Предложенный отрывок ▸
<<<<

Моряк Севера
30 апреля 2002 (15)
Л.Н. Скарабевский
ПАМЯТЬ ВОЗВРАЩЕННАЯ
20 сентября 1944 года в лагере смерти Штутгофф был кремирован арестованный
накануне гестапо и до-ставленный из лагеря Эльбинг за участие в движении
Сопротивления Николай Адаев - первый редактор газеты "Моряк Севера", нашей
газеты (карточка военнопленного N 33307).
Последний документ, который представил участникам международной конференции
("Помним "Ижору", 05.03.2002, ГМА им. С. О. Макарова, С.-Петербург) доктор
Норберт Клапдор (ФРГ), подвел черту под моим многолетним журналистским поиском,
начатым в 1992 году.
К сожалению, "Моряк Севера" не только в Германии, но и в Ленинграде тогда не
читали, и для всех участников названной конференции примерно за полтора месяца
до нее стало открытием, что 7 марта 1942 года после расстрела п/х "Ижора" тремя
эсминцами, сопровождавшими линкор "Тирпиц", единственный член экипажа, поднятый
из воды, был старший помощник капитана Адаев Николай Илларионович.
Он им (немцам с эсминца "Friedrich Ihn") этого не сказал, в журнале боевых
действий корабля (копия его передо мной) персонально зафиксирован не был, в
норвежских лагерных архивах не обнаружен.

>>>>

Листинг для задания ▸

<<<<

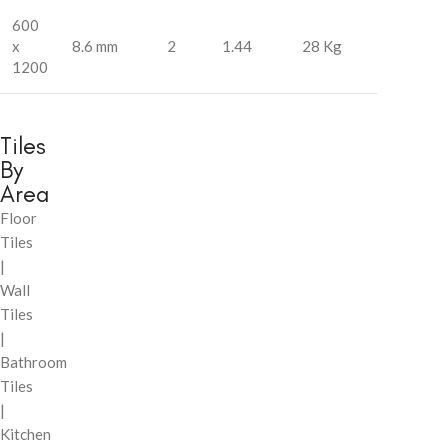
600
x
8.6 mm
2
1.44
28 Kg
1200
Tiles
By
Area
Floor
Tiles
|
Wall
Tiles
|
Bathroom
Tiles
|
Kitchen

>>>>
<<<<

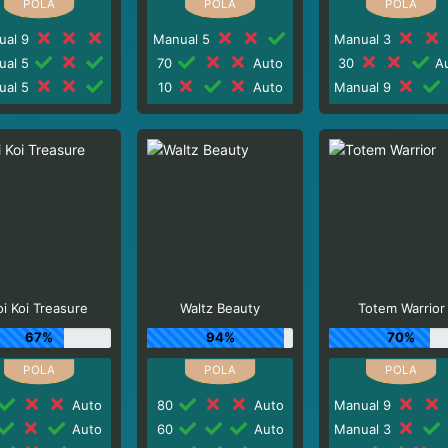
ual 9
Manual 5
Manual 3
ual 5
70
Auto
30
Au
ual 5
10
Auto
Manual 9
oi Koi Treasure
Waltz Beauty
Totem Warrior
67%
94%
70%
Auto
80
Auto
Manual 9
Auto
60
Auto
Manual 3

>>>>
<<<<

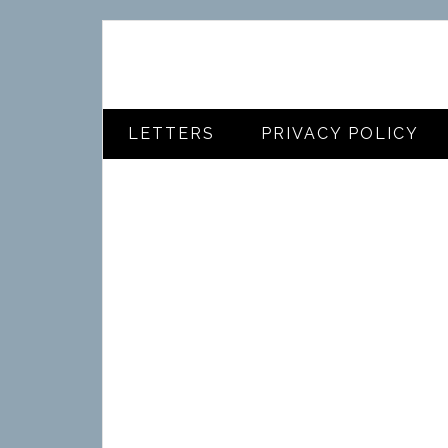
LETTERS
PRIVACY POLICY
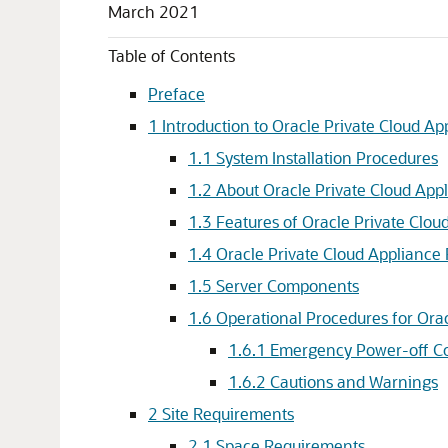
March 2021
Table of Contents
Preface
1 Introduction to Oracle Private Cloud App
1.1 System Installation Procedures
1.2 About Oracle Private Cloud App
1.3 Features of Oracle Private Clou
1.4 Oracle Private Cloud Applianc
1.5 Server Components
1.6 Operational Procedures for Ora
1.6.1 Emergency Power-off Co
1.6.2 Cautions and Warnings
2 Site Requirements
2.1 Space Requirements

>>>>

Условия задания ▸
• a. Когда, согласно отрывку о Николае Адаеве, его кремировали в лагере Штутгофф?
• b. Пожалуйста, выпишите из листинга каждую строку, где встречается слово "Procedures", с учетом регистра букв.

Ответы по номерам ▸
• a. 20 сентября 1944 года.

• b.
1.1 System Installation Procedures
1.6 Operational Procedures for Ora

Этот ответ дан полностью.